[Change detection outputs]
· · · · ·

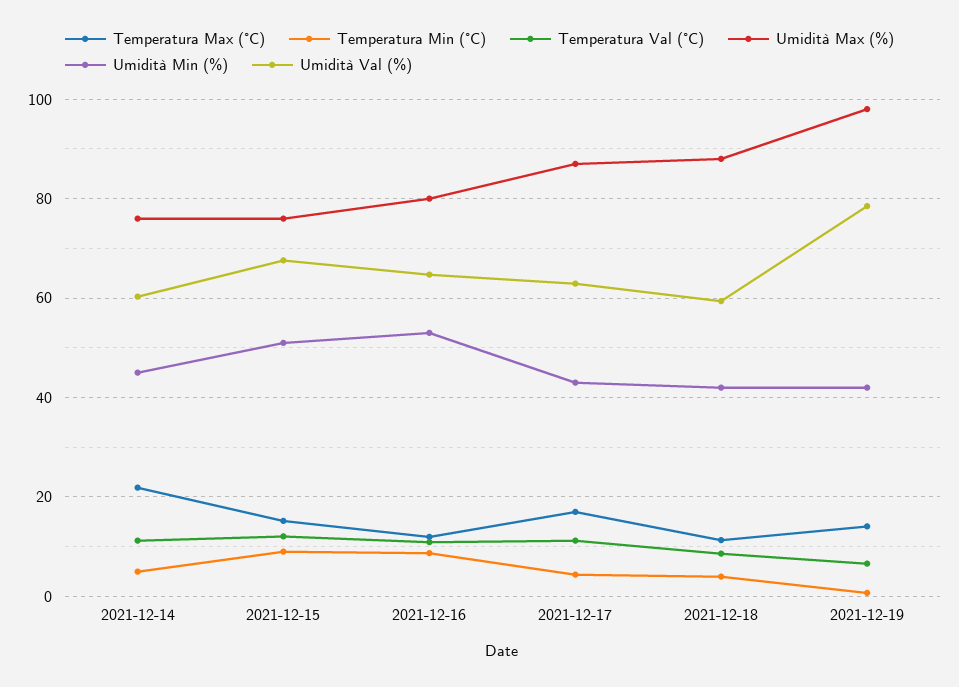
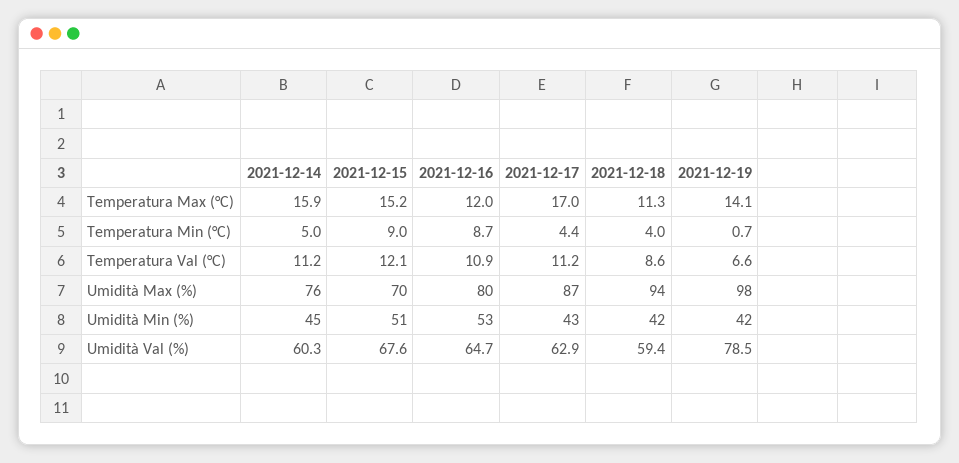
Temperatura Max (°C), 2021-12-14: 22 -> 15.9
Umidità Max (%), 2021-12-15: 76 -> 70
Umidità Max (%), 2021-12-18: 88 -> 94

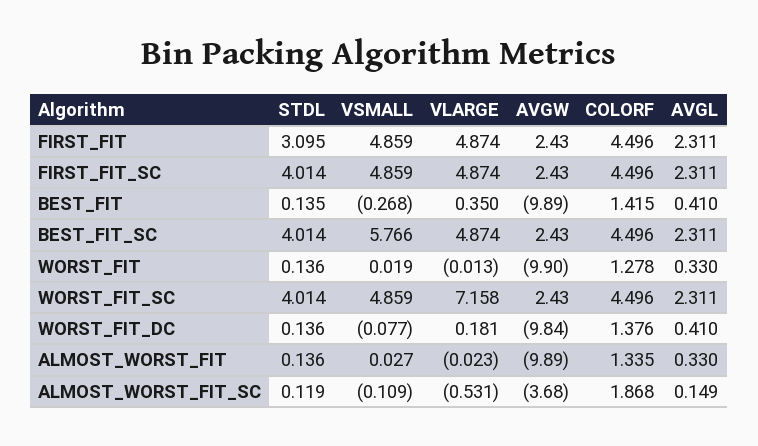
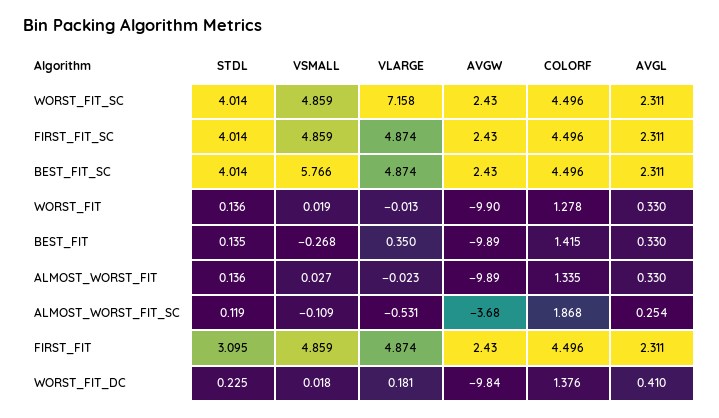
AVGL, BEST_FIT: 0.41 -> 0.33
STDL, WORST_FIT_DC: 0.136 -> 0.225
VSMALL, WORST_FIT_DC: -0.077 -> 0.018
AVGL, ALMOST_WORST_FIT_SC: 0.149 -> 0.254

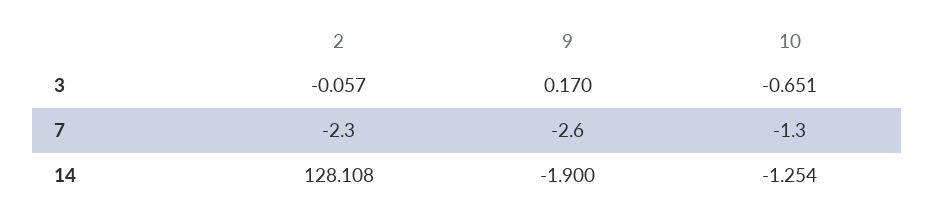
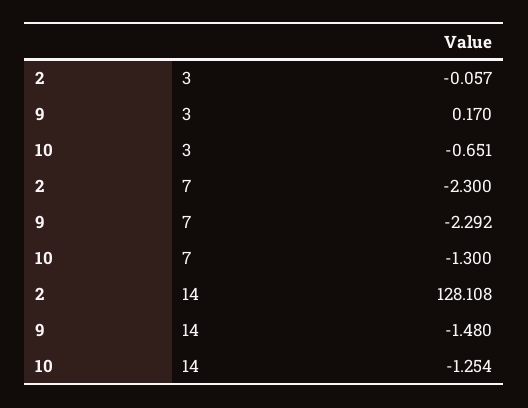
9, 7: -2.6 -> -2.292
9, 14: -1.9 -> -1.48

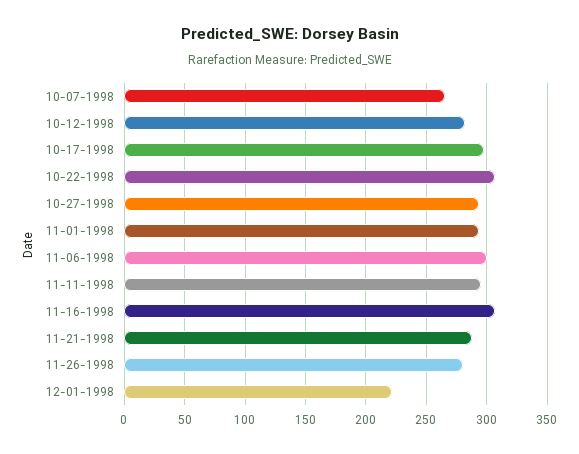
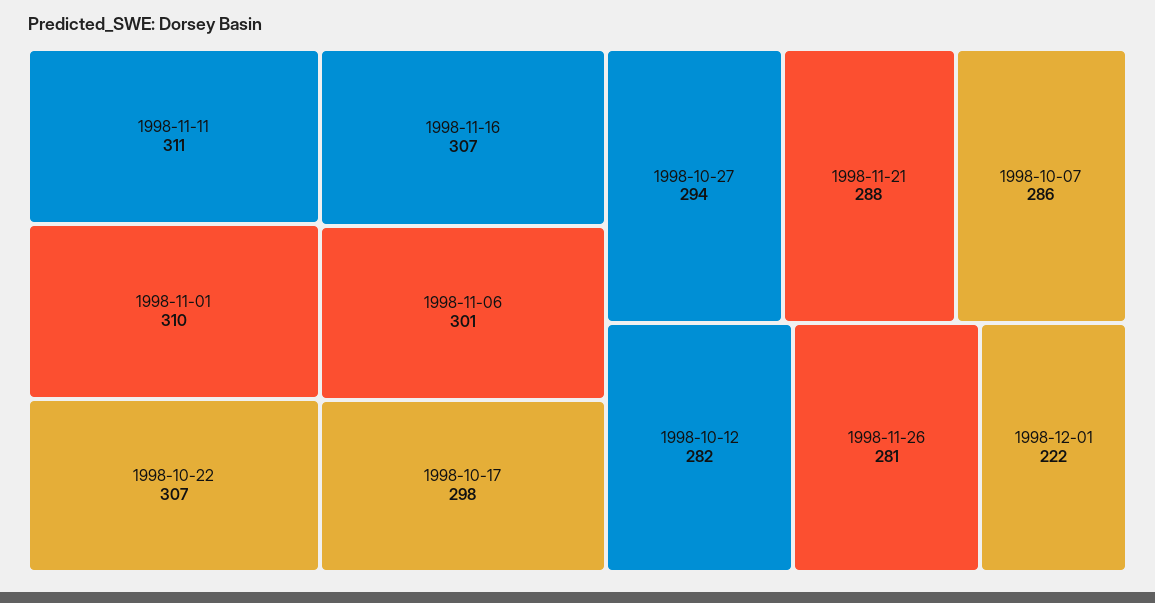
10-07-1998: 265 -> 286
11-01-1998: 295 -> 310
11-11-1998: 295 -> 311

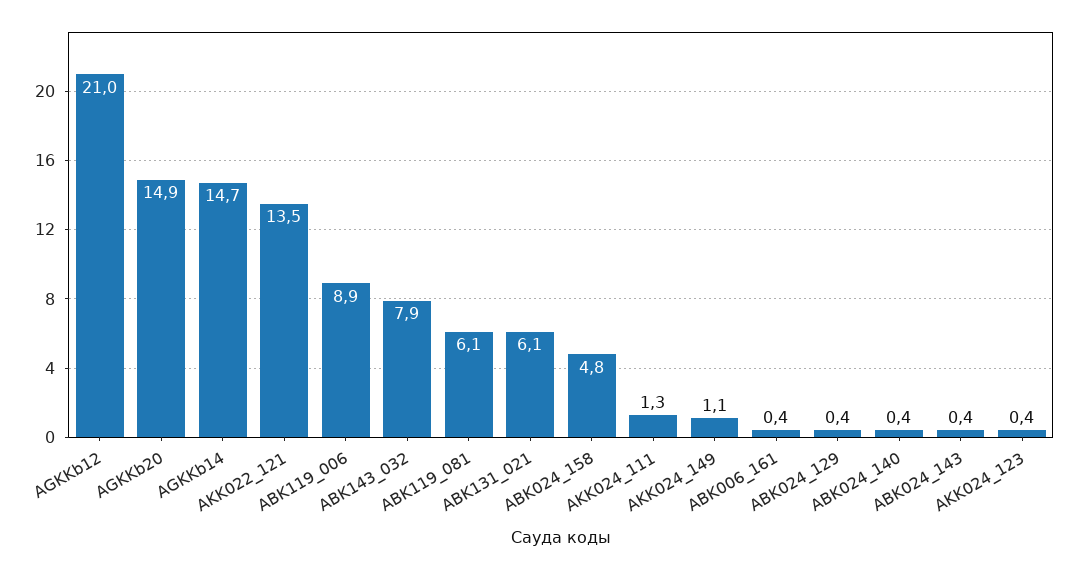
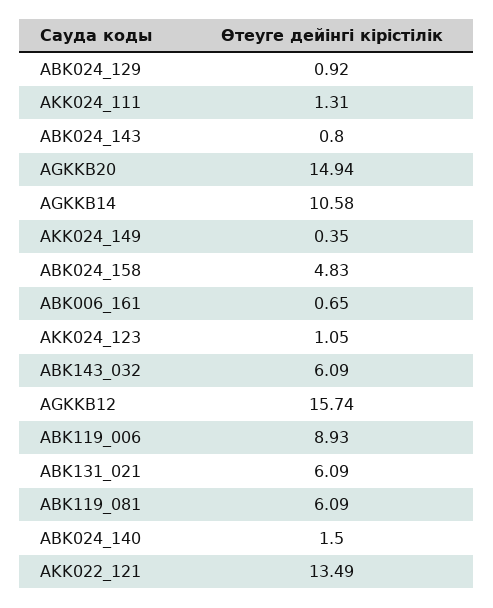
AGKKb12: 21 -> 15.74
AGKKb14: 14.7 -> 10.58
ABK143_032: 7.9 -> 6.09
AKK024_149: 1.1 -> 0.35
ABK006_161: 0.4 -> 0.65
ABK024_129: 0.4 -> 0.92
ABK024_140: 0.4 -> 1.5
ABK024_143: 0.4 -> 0.8
AKK024_123: 0.4 -> 1.05

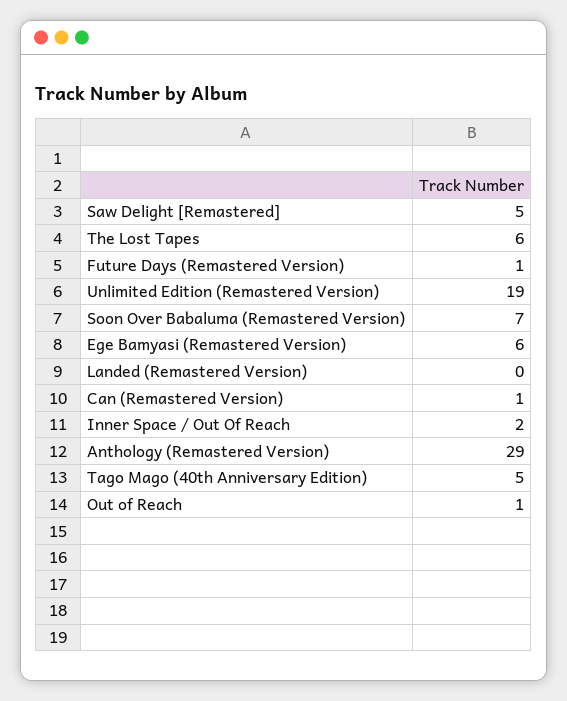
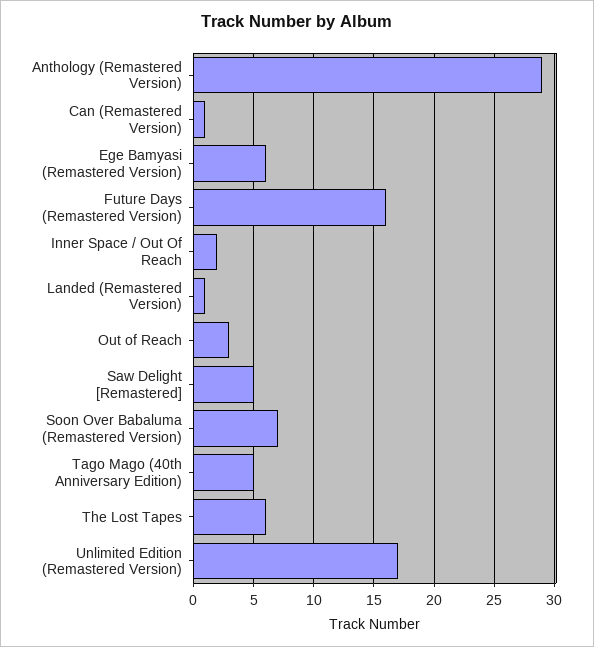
Future Days (Remastered Version): 1 -> 16
Unlimited Edition (Remastered Version): 19 -> 17
Landed (Remastered Version): 0 -> 1
Out of Reach: 1 -> 3

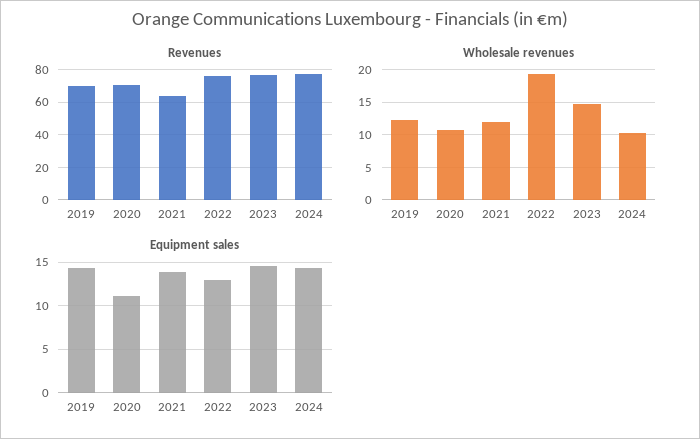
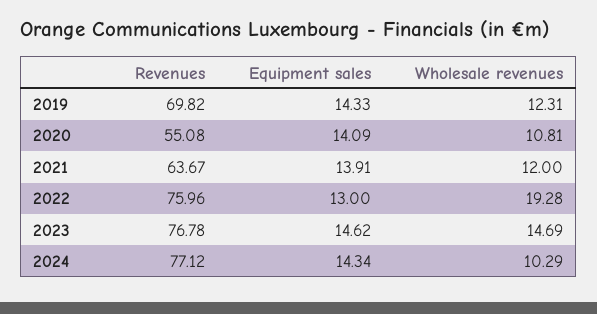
Revenues, 2020: 70 -> 55.08
Equipment sales, 2020: 11 -> 14.09

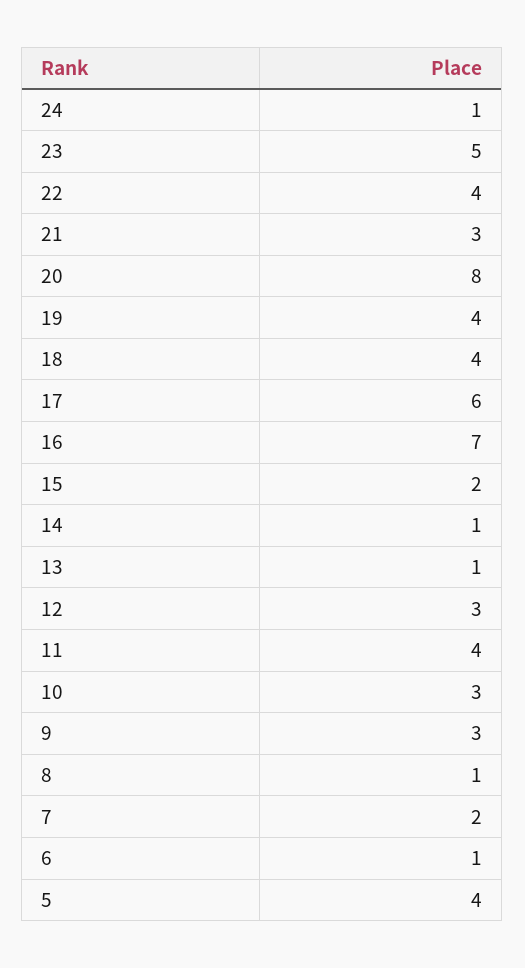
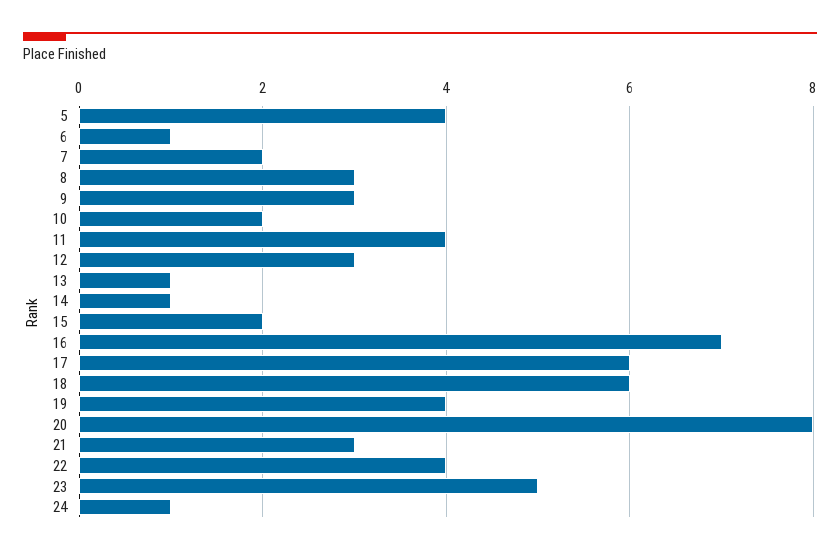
18: 4 -> 6
10: 3 -> 2
8: 1 -> 3

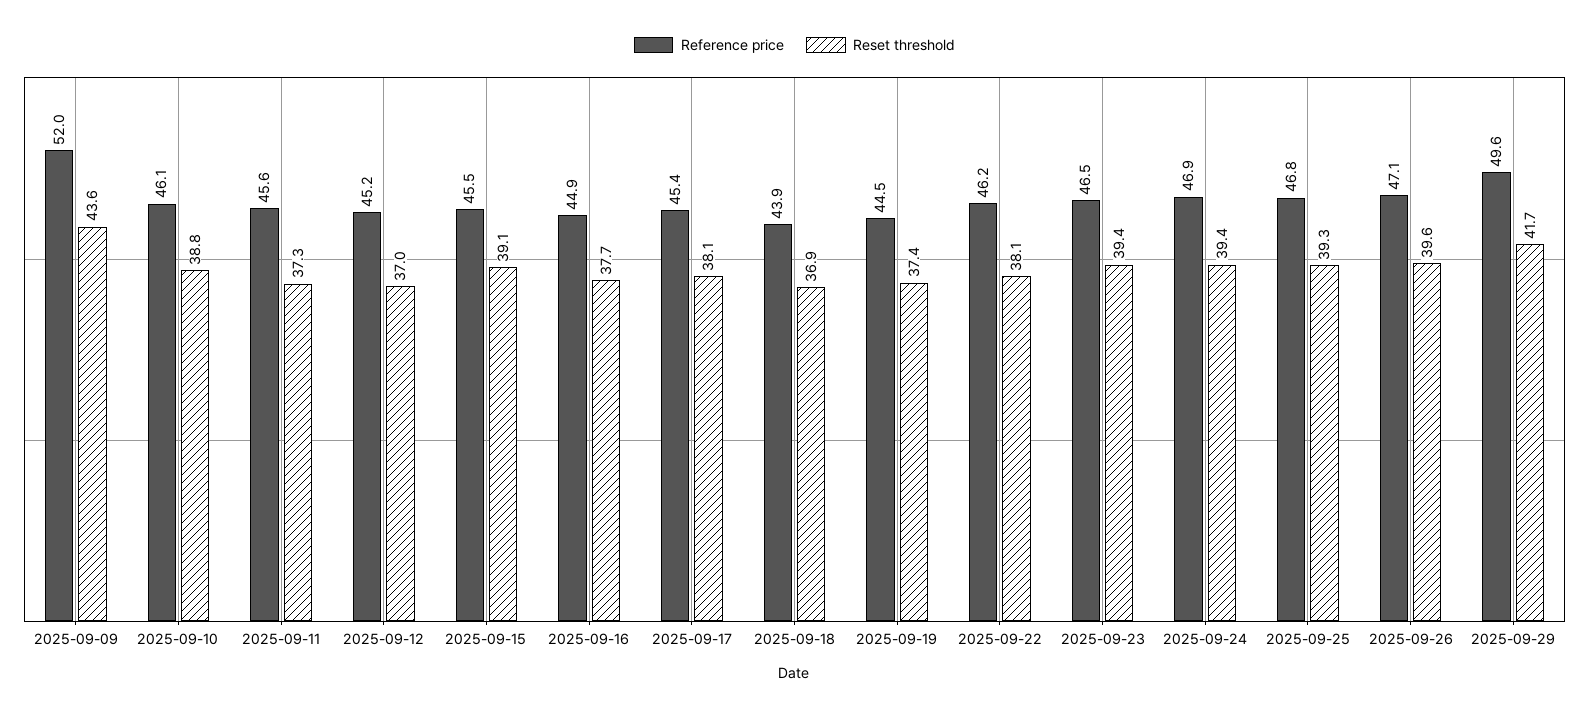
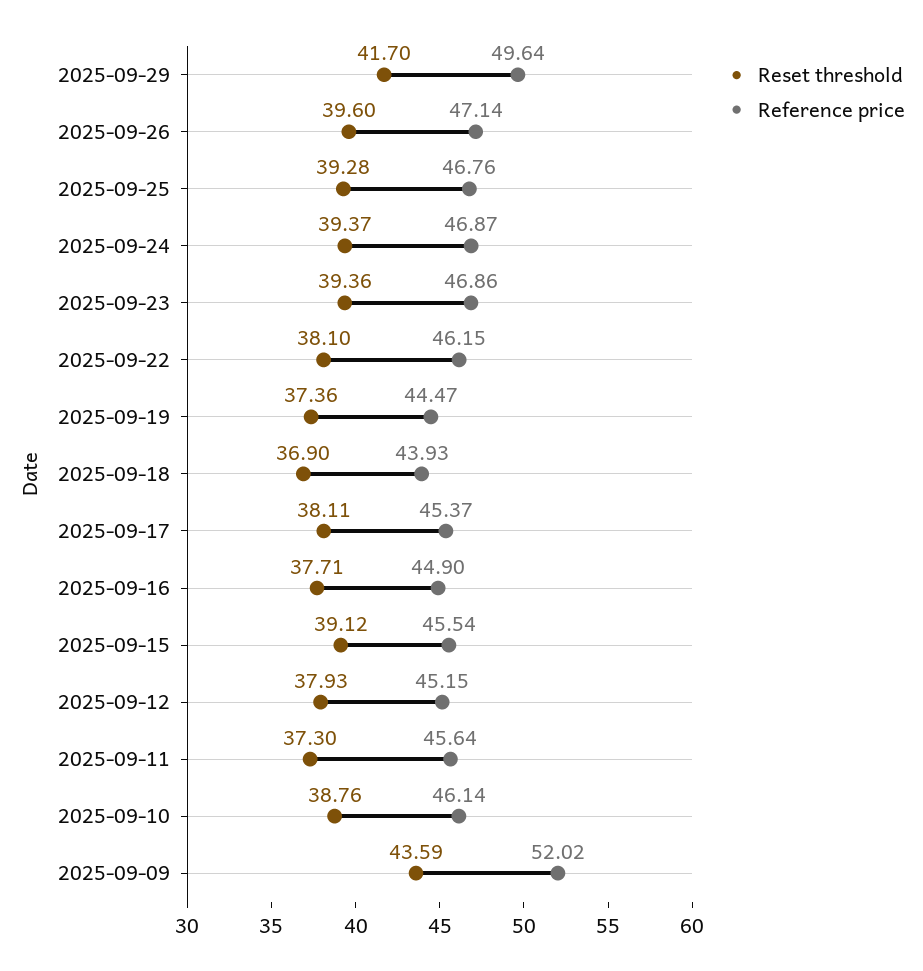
Reset threshold, 2025-09-12: 37 -> 37.93
Reference price, 2025-09-23: 46.5 -> 46.86

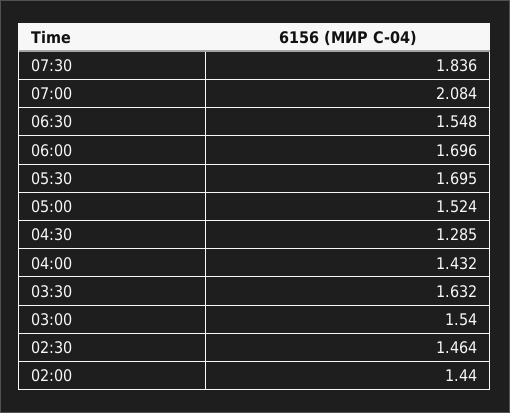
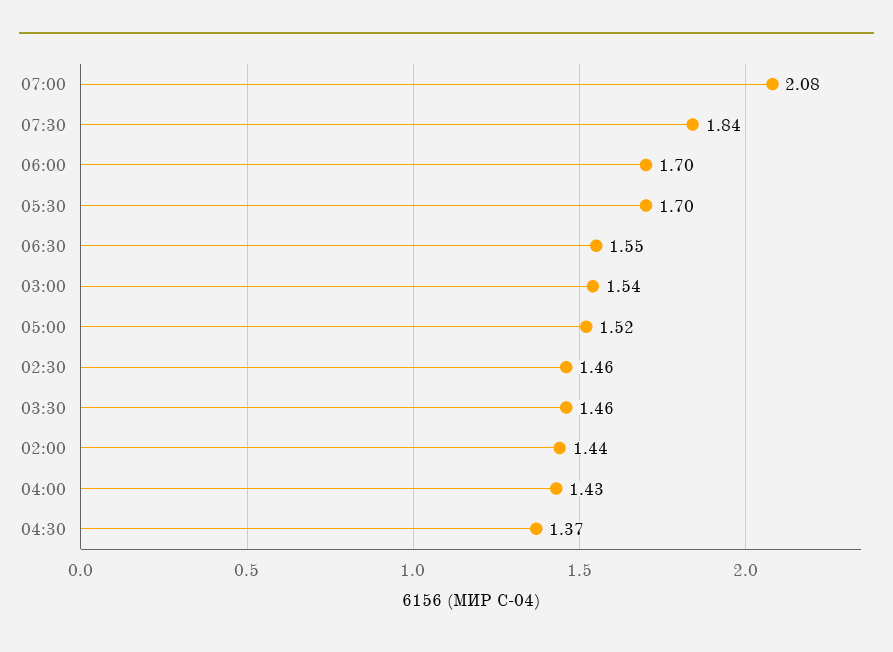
04:30: 1.285 -> 1.37
03:30: 1.632 -> 1.46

· · · · ·

Aim of the task
Every entry above should come back exactly as written, except for its pictures.

Result for this exercise
Temperatura Max (°C), 2021-12-14: 22 -> 15.9
Umidità Max (%), 2021-12-15: 76 -> 70
Umidità Max (%), 2021-12-18: 88 -> 94

AVGL, BEST_FIT: 0.41 -> 0.33
STDL, WORST_FIT_DC: 0.136 -> 0.225
VSMALL, WORST_FIT_DC: -0.077 -> 0.018
AVGL, ALMOST_WORST_FIT_SC: 0.149 -> 0.254

9, 7: -2.6 -> -2.292
9, 14: -1.9 -> -1.48

10-07-1998: 265 -> 286
11-01-1998: 295 -> 310
11-11-1998: 295 -> 311

AGKKb12: 21 -> 15.74
AGKKb14: 14.7 -> 10.58
ABK143_032: 7.9 -> 6.09
AKK024_149: 1.1 -> 0.35
ABK006_161: 0.4 -> 0.65
ABK024_129: 0.4 -> 0.92
ABK024_140: 0.4 -> 1.5
ABK024_143: 0.4 -> 0.8
AKK024_123: 0.4 -> 1.05

Future Days (Remastered Version): 1 -> 16
Unlimited Edition (Remastered Version): 19 -> 17
Landed (Remastered Version): 0 -> 1
Out of Reach: 1 -> 3

Revenues, 2020: 70 -> 55.08
Equipment sales, 2020: 11 -> 14.09

18: 4 -> 6
10: 3 -> 2
8: 1 -> 3

Reset threshold, 2025-09-12: 37 -> 37.93
Reference price, 2025-09-23: 46.5 -> 46.86

04:30: 1.285 -> 1.37
03:30: 1.632 -> 1.46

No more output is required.